◆ Given records

:::

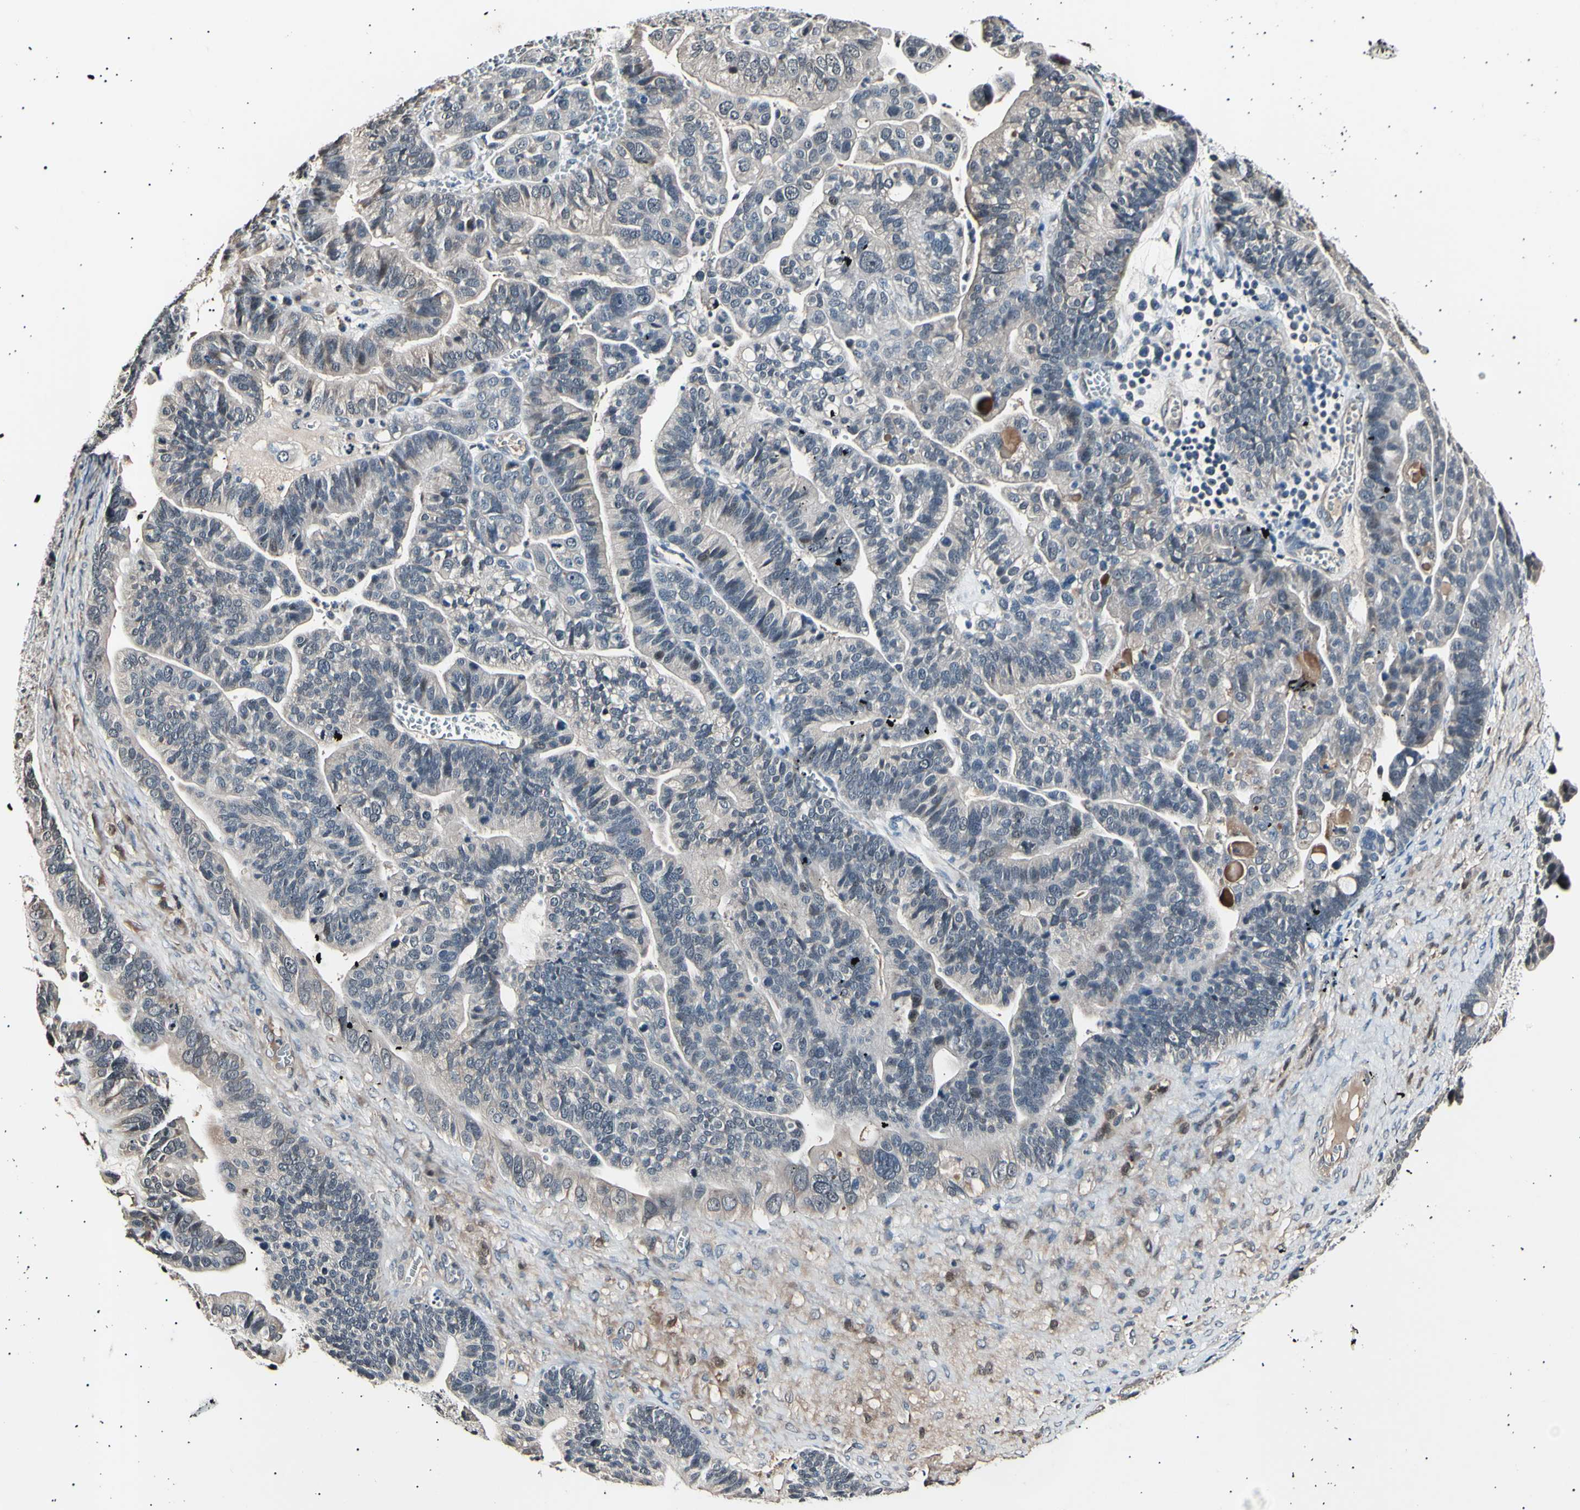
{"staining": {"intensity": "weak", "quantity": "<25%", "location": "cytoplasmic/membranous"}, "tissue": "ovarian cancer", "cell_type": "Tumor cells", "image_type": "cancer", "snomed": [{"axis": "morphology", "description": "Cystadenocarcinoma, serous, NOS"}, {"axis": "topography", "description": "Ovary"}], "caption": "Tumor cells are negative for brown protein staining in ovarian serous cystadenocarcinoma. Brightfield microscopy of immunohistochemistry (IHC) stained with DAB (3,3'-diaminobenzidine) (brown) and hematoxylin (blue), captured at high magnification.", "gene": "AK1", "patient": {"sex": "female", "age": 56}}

:::

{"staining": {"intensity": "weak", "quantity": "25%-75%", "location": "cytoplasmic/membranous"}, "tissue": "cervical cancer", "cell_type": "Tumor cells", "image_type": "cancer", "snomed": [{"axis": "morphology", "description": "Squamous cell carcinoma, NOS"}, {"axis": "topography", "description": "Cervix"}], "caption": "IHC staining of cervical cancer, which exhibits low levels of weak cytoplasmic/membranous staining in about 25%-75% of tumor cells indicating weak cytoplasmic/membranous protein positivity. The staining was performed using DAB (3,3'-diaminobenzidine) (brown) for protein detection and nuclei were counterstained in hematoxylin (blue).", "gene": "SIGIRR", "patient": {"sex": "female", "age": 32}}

:::

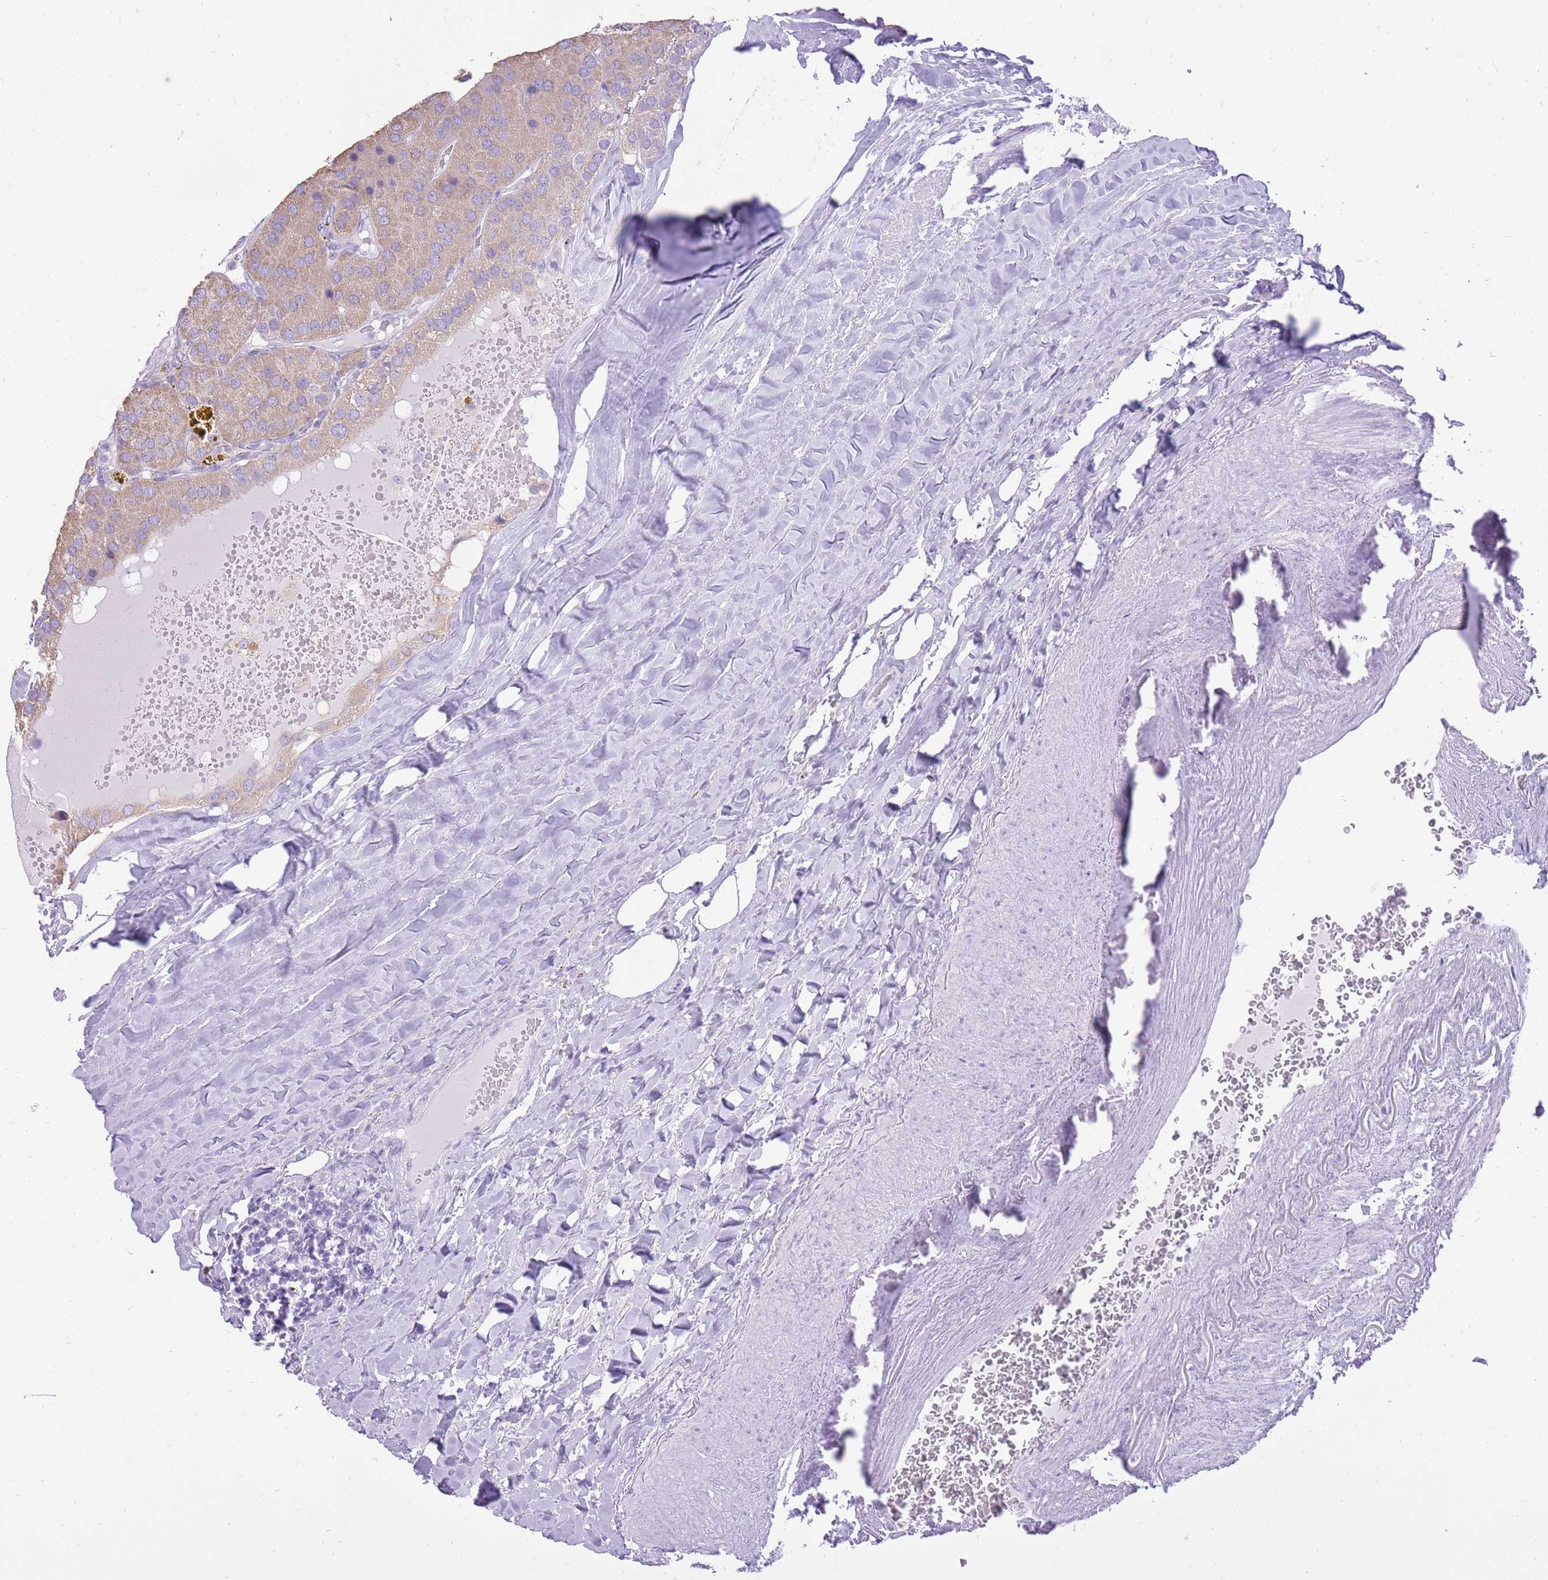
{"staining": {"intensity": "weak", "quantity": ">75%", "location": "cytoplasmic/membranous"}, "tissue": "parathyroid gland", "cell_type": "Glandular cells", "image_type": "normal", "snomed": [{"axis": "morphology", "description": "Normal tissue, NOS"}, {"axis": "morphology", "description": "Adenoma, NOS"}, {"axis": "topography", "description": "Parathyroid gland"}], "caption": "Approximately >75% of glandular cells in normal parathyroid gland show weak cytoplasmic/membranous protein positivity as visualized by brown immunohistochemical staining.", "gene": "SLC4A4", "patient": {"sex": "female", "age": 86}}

:::

◆ The problem
All lines that include the word "diaminobenzidine" must be copied from the material above.

◆ Result
{"staining": {"intensity": "weak", "quantity": "<25%", "location": "cytoplasmic/membranous"}, "tissue": "ovarian cancer", "cell_type": "Tumor cells", "image_type": "cancer", "snomed": [{"axis": "morphology", "description": "Cystadenocarcinoma, serous, NOS"}, {"axis": "topography", "description": "Ovary"}], "caption": "Tumor cells are negative for brown protein staining in ovarian serous cystadenocarcinoma. Brightfield microscopy of immunohistochemistry (IHC) stained with DAB (3,3'-diaminobenzidine) (brown) and hematoxylin (blue), captured at high magnification.", "gene": "AK1", "patient": {"sex": "female", "age": 56}}
{"staining": {"intensity": "weak", "quantity": "25%-75%", "location": "cytoplasmic/membranous"}, "tissue": "cervical cancer", "cell_type": "Tumor cells", "image_type": "cancer", "snomed": [{"axis": "morphology", "description": "Squamous cell carcinoma, NOS"}, {"axis": "topography", "description": "Cervix"}], "caption": "IHC staining of cervical cancer, which exhibits low levels of weak cytoplasmic/membranous staining in about 25%-75% of tumor cells indicating weak cytoplasmic/membranous protein positivity. The staining was performed using DAB (3,3'-diaminobenzidine) (brown) for protein detection and nuclei were counterstained in hematoxylin (blue).", "gene": "SIGIRR", "patient": {"sex": "female", "age": 32}}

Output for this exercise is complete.